## Liste des consignes
[a] Répondez aux questions suivantes à l’aide de l’extrait choisi.
(i) En quelle année la possibilité de détenir une personne en vue de son renvoi a-t-elle été créée ?
(ii) Par qui la détention administrative est-elle ordonnée ?
(iii) À quelle date Abdulgafur a-t-il commencé sa grève de la faim ?
[b] Dites si chaque affirmation concorde avec l’extrait choisi, en citant les mots qui tranchent.
(i) La détention administrative est ordonnée par les tribunaux pénaux.
(ii) Au départ, la détention en vue d’un renvoi durait au plus 30 jours.
(iii) Un examen de santé de la personne arrêtée est effectué systématiquement.
[c] Prélevez dans l’extrait choisi le passage qui va de « Pour l’Observatoire suisse » jusqu’à « de détention administrative. », bornes comprises.
───── Extrait choisi ─────
Nounours dans une cage.
© Olivierr Vogelsang

L’an dernier, près de 3000 personnes déboutées de l’asile ont été enfermées, non en raison d’un délit, mais de leur statut.

Une étude remet en question la privation de liberté des personnes issues de l’asile en vue d’un renvoi. Elle montre les irrégularités et la dureté des enfermements.

En 2024, près de 3000 personnes déboutées de l’asile ont été enfermées, non en raison d’un délit, mais de leur statut. La détention administrative n’est pas ordonnée par les tribunaux pénaux, mais par les services de migration, et a pour objectif d’assurer le départ effectif. 

Pour l’Observatoire suisse du droit d’asile et des étrangers (ODAE), auteur d’une étude approfondie, ces enfermements constituent «une atteinte profonde au droit fondamental à la liberté personnelle garantie par la Constitution». La Commission nationale de prévention de la torture a aussi récemment dénoncé les conditions dans les centres de détention administrative. 

Le taux de suicide y est six à sept fois plus élevé en prison qu’en liberté, selon le rapport. Codirecteur de l’ODAE, Lars Scheppach souligne: «De tels décès tragiques ne sont pas le fruit du hasard. La détention est presque toujours une expérience traumatisante pour les personnes concernées, qui sont souvent des personnes réfugiées présentant des antécédents psychiatriques.» Il précise que l’accès aux soins est insuffisant et qu’un examen de santé de la personne arrêtée est rarement effectué. Le centre de détention de Zurich a connu, récemment, en l’espace d’un mois, deux décès, deux tentatives d’incendie et une grève de la faim. Le cas d’Abdulgafur, kurde de Turquie, fait écho à ces drames (evenement.ch/articles/greve-de-la-faim-frambois). La semaine dernière, il continuait sa grève de la faim, débutée le 28 mai, dans le centre de Frambois.

Jusqu’à 18 mois d’incarcération
La possibilité de mettre en détention une personne en vue de son renvoi date de 1986. A l’époque, elle durait 30 jours au maximum. Aujourd’hui, et depuis l’introduction de la Loi fédérale sur les mesures de contrainte en 1994, l’emprisonnement peut atteindre 1 an et demi.
───── Données disponibles ─────
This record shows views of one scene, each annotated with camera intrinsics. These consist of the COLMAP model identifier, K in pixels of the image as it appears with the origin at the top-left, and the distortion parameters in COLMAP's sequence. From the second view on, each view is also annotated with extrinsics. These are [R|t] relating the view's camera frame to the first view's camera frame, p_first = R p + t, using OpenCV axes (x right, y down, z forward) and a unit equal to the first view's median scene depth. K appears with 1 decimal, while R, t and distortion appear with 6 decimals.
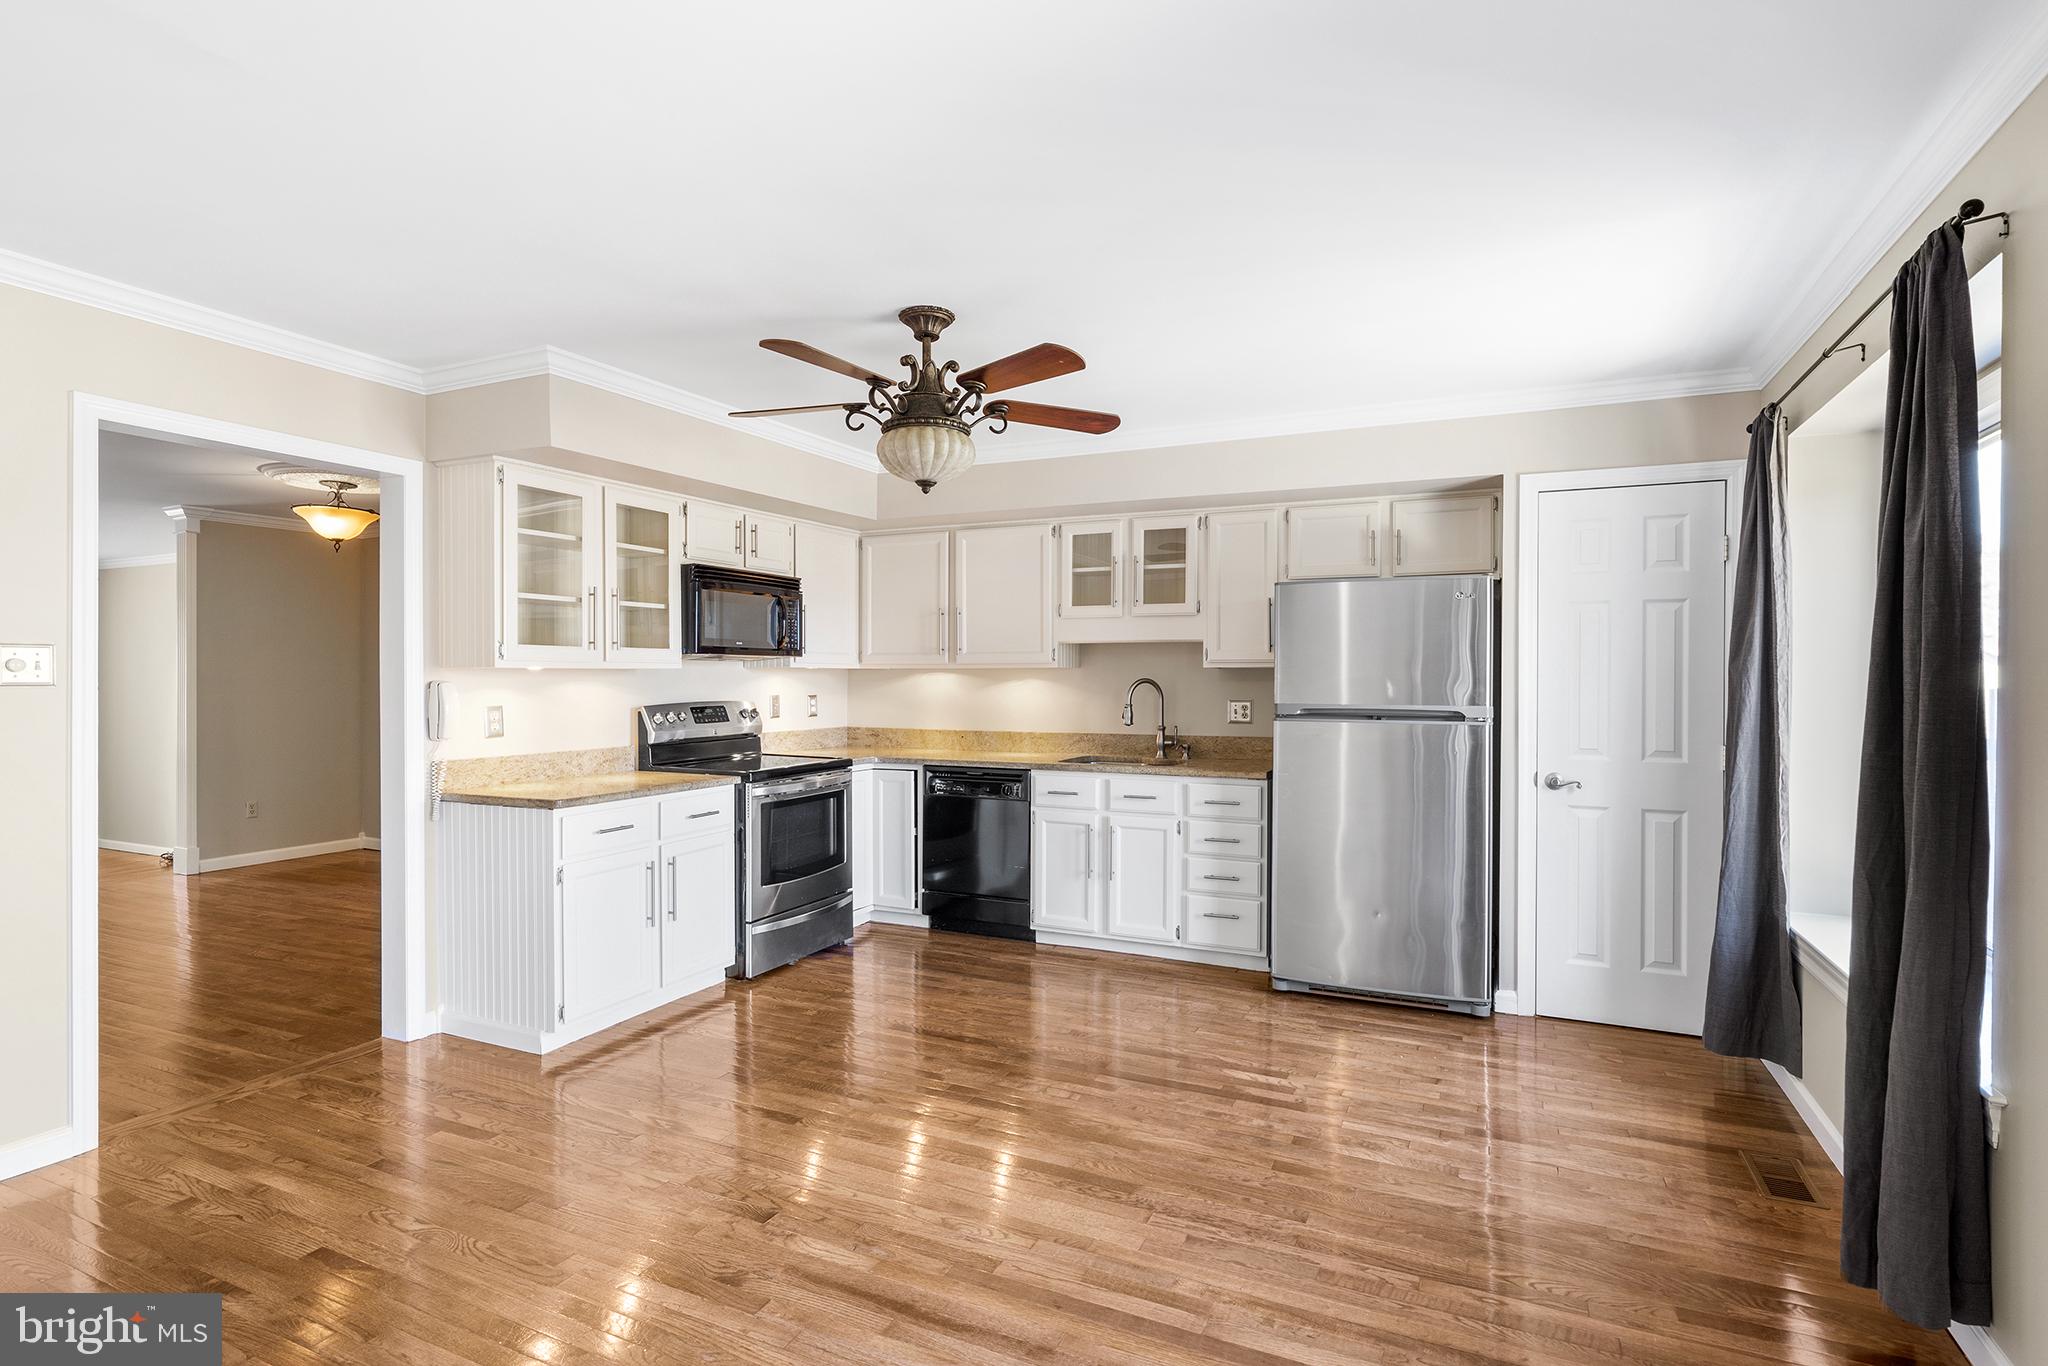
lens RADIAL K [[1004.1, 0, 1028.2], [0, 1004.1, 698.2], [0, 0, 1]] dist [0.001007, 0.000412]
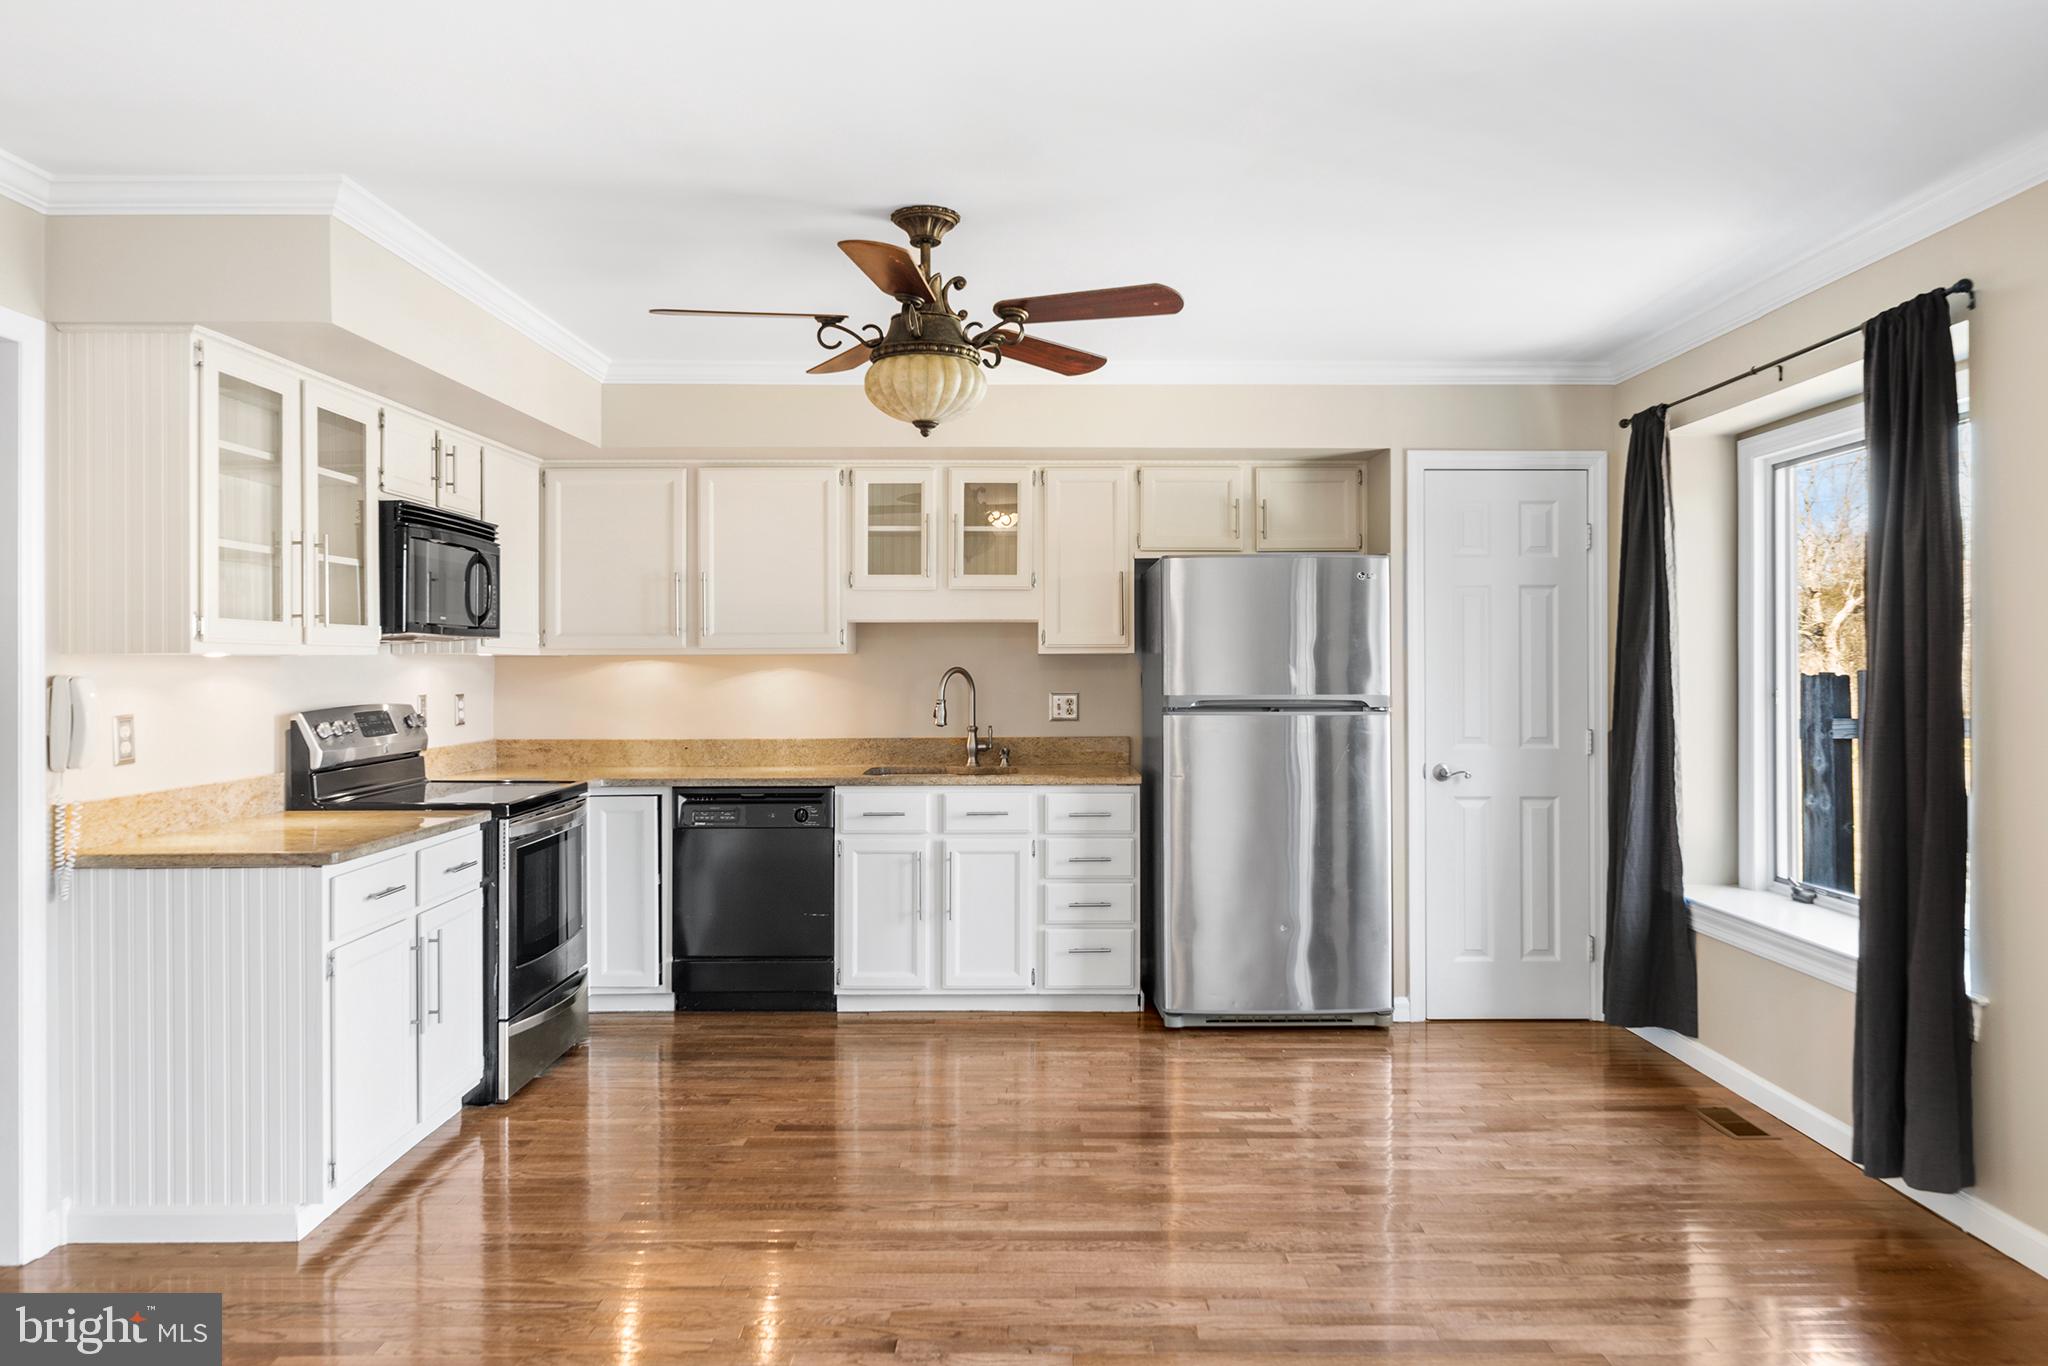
─────
## Corrigé
[a]
(i) En 1986.
(ii) Par les services de migration.
(iii) Le 28 mai.

[b]
(i) Non : « La détention administrative n’est pas ordonnée par les tribunaux pénaux, mais par les services de migration ».
(ii) Oui : « A l’époque, elle durait 30 jours au maximum. »
(iii) Non : « un examen de santé de la personne arrêtée est rarement effectué ».

[c]
Pour l’Observatoire suisse du droit d’asile et des étrangers (ODAE), auteur d’une étude approfondie, ces enfermements constituent «une atteinte profonde au droit fondamental à la liberté personnelle garantie par la Constitution». La Commission nationale de prévention de la torture a aussi récemment dénoncé les conditions dans les centres de détention administrative.